Ninety minutes later, a Franchise Tax Board representative told her: "We didn't do this, Contra Costa did this."
Reynolds called Contra Costa back and was told she would be reimbursed the $413 once the state sent the money to them. Multiple calls and several weeks later, she said she was told the county was still waiting on the state.
"I called the Franchise Tax Board again and they said, 'We mailed the check two weeks ago,'" Reynolds said.
At this point, Reynolds, who re-enacts 16th century Scotland life in Renaissance Faires, turned Mary, Queen of Scots, and got medieval.
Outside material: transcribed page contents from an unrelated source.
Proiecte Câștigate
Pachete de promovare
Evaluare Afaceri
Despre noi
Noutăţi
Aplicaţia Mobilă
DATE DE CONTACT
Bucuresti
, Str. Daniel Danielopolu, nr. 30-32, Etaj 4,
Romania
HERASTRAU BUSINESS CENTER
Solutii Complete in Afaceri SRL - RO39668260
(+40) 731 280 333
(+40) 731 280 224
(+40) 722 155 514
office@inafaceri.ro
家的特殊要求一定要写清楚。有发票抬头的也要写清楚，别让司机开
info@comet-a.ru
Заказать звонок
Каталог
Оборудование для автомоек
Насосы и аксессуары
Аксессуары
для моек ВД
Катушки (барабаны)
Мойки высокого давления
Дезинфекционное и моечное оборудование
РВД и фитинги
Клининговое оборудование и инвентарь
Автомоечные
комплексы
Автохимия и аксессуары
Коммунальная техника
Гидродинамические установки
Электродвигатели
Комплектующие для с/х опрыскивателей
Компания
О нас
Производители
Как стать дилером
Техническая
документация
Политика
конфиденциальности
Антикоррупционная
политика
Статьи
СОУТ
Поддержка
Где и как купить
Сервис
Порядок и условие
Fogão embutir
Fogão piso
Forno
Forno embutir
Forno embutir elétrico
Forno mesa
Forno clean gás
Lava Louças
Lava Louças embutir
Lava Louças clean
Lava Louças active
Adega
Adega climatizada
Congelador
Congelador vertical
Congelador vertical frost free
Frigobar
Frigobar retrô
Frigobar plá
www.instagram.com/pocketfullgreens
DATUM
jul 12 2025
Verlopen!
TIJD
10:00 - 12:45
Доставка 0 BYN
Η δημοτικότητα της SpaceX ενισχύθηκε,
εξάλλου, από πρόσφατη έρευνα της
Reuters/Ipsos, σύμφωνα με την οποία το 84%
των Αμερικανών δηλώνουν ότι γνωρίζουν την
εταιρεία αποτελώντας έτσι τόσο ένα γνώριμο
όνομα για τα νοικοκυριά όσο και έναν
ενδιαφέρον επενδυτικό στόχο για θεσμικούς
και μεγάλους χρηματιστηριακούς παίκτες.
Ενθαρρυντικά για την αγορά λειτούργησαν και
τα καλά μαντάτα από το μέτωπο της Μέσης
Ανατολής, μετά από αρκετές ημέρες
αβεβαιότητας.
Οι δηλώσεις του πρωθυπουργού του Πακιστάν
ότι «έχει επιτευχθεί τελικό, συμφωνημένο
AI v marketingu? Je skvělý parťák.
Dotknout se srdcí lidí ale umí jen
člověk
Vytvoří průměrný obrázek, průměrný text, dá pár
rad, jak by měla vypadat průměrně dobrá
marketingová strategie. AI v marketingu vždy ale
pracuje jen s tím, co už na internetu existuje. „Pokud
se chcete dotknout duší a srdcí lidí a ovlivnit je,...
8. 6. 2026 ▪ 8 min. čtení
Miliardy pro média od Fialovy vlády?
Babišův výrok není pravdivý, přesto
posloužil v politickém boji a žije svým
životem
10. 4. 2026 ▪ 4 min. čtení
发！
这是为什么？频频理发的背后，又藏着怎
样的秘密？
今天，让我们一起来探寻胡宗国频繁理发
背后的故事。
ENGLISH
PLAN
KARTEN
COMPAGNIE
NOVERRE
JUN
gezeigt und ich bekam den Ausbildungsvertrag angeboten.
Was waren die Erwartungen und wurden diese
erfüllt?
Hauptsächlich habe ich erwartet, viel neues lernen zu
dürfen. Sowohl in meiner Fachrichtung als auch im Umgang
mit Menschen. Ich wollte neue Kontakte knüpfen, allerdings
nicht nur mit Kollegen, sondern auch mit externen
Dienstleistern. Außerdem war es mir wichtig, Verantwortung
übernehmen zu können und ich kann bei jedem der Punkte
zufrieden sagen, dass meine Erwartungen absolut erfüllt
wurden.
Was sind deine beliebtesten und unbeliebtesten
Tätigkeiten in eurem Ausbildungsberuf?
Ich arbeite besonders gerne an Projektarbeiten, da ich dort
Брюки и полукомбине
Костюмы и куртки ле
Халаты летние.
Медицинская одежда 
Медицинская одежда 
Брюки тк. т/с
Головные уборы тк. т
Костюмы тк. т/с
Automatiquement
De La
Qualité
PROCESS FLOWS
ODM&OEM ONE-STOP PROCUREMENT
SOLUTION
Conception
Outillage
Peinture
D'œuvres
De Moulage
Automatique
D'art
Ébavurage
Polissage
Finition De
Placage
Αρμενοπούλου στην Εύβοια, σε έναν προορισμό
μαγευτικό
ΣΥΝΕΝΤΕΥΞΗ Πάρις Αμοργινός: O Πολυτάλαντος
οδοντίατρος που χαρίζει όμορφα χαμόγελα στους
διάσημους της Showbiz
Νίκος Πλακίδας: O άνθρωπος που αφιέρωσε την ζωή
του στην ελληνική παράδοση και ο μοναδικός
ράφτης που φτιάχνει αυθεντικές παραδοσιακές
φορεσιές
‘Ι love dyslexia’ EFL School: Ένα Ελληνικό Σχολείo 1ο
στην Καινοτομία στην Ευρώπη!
"I was really, really ticked," she said.
On May 23, the county told her the check was in the mail, a repeated refrain over the next weeks. By June 3, no check had arrived and she said she went up the chain of command. By that point, her original plan to use the refund to fly to Texas for the birth of her grandson had been nixed because the couple, of modest means, could not afford the rising plane ticket price.
Finally, on June 6, the county overnighted a check.
Reynolds was an unfortunate victim of the Franchise Tax Board's Interagency Intercept Collection Program, which allows government agencies and California colleges to intercept tax refunds, lottery winnings and unclaimed property disbursements from individuals who owe them debts.
The intercept program requires Social Security numbers to garnish tax returns, which forces the county office to do some investigating because that identifier is not included with property tax records. A five-person, in-house tax compliance team uses Lexis Nexis and other information databases to track down the information.
The "clerical error" that afflicted Reynolds appears more egregious because the deceased Elizabeth Reynolds' middle initial is "C," while the Oroville Reynolds' middle name is "Ann."
Reynolds is memorializing her travails on Facebook page she started, "Pickpockets With Nametags."
"It's not easy being dead," she said. "It really cramps a girl's style."